* Problem details *
From the items below, extract each line that contains the string "colon".

* Material supplied *

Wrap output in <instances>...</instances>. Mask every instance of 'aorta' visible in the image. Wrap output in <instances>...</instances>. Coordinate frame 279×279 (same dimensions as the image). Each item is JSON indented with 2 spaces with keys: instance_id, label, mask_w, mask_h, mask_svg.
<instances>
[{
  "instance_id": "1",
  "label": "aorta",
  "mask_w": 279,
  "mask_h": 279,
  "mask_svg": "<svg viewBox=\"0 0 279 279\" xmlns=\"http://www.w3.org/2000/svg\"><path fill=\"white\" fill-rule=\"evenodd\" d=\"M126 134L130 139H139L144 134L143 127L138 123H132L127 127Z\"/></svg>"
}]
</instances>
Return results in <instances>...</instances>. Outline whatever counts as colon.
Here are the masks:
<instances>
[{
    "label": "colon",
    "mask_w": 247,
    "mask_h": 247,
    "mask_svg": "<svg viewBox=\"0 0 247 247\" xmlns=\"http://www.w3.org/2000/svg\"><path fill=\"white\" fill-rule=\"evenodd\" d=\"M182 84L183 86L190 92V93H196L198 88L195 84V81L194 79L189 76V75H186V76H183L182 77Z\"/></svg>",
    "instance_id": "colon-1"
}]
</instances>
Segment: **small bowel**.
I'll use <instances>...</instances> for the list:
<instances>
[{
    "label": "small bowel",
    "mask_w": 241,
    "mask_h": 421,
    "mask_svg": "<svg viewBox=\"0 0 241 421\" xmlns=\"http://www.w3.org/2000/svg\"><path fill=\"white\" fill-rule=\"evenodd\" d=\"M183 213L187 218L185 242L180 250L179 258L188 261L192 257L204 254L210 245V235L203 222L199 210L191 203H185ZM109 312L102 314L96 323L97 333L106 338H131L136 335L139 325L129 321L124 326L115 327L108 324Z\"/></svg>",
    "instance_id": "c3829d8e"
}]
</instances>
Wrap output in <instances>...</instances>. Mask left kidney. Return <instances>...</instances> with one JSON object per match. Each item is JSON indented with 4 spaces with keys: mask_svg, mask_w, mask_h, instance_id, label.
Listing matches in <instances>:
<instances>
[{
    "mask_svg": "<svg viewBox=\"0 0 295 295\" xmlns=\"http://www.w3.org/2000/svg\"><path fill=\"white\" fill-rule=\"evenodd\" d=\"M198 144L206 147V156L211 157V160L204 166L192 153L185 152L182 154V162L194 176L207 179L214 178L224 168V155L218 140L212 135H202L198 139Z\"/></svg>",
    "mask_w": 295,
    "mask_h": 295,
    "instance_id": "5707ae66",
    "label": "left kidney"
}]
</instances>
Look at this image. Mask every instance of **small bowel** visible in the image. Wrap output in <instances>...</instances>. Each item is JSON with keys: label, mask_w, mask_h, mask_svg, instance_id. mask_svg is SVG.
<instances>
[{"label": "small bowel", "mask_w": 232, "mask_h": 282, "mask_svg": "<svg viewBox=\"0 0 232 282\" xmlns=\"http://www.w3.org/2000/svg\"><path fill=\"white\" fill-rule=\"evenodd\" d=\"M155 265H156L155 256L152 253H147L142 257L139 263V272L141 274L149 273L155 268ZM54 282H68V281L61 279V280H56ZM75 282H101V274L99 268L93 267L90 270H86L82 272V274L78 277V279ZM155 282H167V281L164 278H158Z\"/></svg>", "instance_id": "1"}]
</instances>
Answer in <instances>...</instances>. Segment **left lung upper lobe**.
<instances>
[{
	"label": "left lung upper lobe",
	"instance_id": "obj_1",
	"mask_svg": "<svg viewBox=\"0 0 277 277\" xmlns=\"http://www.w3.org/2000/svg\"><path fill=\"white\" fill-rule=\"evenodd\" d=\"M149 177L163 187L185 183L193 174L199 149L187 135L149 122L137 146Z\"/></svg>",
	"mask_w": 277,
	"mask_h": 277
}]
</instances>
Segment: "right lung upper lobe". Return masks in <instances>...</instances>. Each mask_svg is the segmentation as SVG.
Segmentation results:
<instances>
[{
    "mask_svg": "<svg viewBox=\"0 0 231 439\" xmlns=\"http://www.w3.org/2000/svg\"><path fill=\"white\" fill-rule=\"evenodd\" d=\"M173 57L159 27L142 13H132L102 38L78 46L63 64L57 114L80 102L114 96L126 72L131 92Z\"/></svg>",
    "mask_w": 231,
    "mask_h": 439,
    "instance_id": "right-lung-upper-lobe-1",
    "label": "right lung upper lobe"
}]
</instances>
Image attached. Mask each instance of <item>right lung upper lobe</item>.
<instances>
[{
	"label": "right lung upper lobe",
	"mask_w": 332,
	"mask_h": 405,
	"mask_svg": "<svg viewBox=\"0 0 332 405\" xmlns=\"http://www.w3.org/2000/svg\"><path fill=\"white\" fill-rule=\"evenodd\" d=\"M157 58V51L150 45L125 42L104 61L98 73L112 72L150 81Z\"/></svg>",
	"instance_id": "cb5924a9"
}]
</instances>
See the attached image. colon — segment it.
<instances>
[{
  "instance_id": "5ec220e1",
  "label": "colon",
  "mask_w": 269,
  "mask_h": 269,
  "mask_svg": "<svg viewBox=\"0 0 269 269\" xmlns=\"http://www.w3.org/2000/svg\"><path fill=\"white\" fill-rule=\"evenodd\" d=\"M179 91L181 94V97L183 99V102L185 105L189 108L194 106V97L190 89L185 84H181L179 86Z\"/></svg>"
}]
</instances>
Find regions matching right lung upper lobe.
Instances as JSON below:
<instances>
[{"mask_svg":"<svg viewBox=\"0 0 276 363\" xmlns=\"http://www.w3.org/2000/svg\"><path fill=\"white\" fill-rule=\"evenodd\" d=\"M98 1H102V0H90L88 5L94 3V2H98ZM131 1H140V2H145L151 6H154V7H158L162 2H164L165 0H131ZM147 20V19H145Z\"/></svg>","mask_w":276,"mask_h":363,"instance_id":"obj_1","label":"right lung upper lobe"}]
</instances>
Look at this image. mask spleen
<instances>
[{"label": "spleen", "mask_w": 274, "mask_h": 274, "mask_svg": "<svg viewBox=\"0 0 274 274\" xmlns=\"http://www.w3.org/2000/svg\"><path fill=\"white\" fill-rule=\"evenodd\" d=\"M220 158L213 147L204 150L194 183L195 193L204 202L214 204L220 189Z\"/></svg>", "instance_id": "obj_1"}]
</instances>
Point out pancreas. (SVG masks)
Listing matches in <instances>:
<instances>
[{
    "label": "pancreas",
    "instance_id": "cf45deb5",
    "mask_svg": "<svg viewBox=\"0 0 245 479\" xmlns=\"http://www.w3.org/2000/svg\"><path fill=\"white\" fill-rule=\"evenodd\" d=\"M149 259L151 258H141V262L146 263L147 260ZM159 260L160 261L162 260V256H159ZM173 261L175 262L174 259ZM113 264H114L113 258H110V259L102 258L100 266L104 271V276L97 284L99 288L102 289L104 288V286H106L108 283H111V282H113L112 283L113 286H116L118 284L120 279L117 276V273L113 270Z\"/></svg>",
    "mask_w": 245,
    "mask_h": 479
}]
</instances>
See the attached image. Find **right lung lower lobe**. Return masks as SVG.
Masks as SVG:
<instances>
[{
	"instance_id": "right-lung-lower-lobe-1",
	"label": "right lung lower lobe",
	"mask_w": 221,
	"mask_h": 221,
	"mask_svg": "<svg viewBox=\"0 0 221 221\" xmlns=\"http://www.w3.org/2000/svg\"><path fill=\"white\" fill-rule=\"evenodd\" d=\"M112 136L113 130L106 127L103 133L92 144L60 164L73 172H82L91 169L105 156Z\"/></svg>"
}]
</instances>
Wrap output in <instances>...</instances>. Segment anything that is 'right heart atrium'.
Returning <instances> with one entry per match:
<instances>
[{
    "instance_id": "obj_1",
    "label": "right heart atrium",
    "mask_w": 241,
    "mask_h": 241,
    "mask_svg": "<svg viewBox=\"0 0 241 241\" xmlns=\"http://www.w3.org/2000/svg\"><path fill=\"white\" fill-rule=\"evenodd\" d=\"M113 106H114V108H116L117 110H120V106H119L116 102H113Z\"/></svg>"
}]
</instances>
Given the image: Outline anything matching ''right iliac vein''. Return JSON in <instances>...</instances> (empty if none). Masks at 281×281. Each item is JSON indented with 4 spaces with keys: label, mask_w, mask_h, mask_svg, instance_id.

* Task result *
Return results in <instances>...</instances>. Outline whatever counts as colon.
    "label": "colon",
    "instance_id": "colon-1"
See the attached image. colon — segment it.
  "label": "colon",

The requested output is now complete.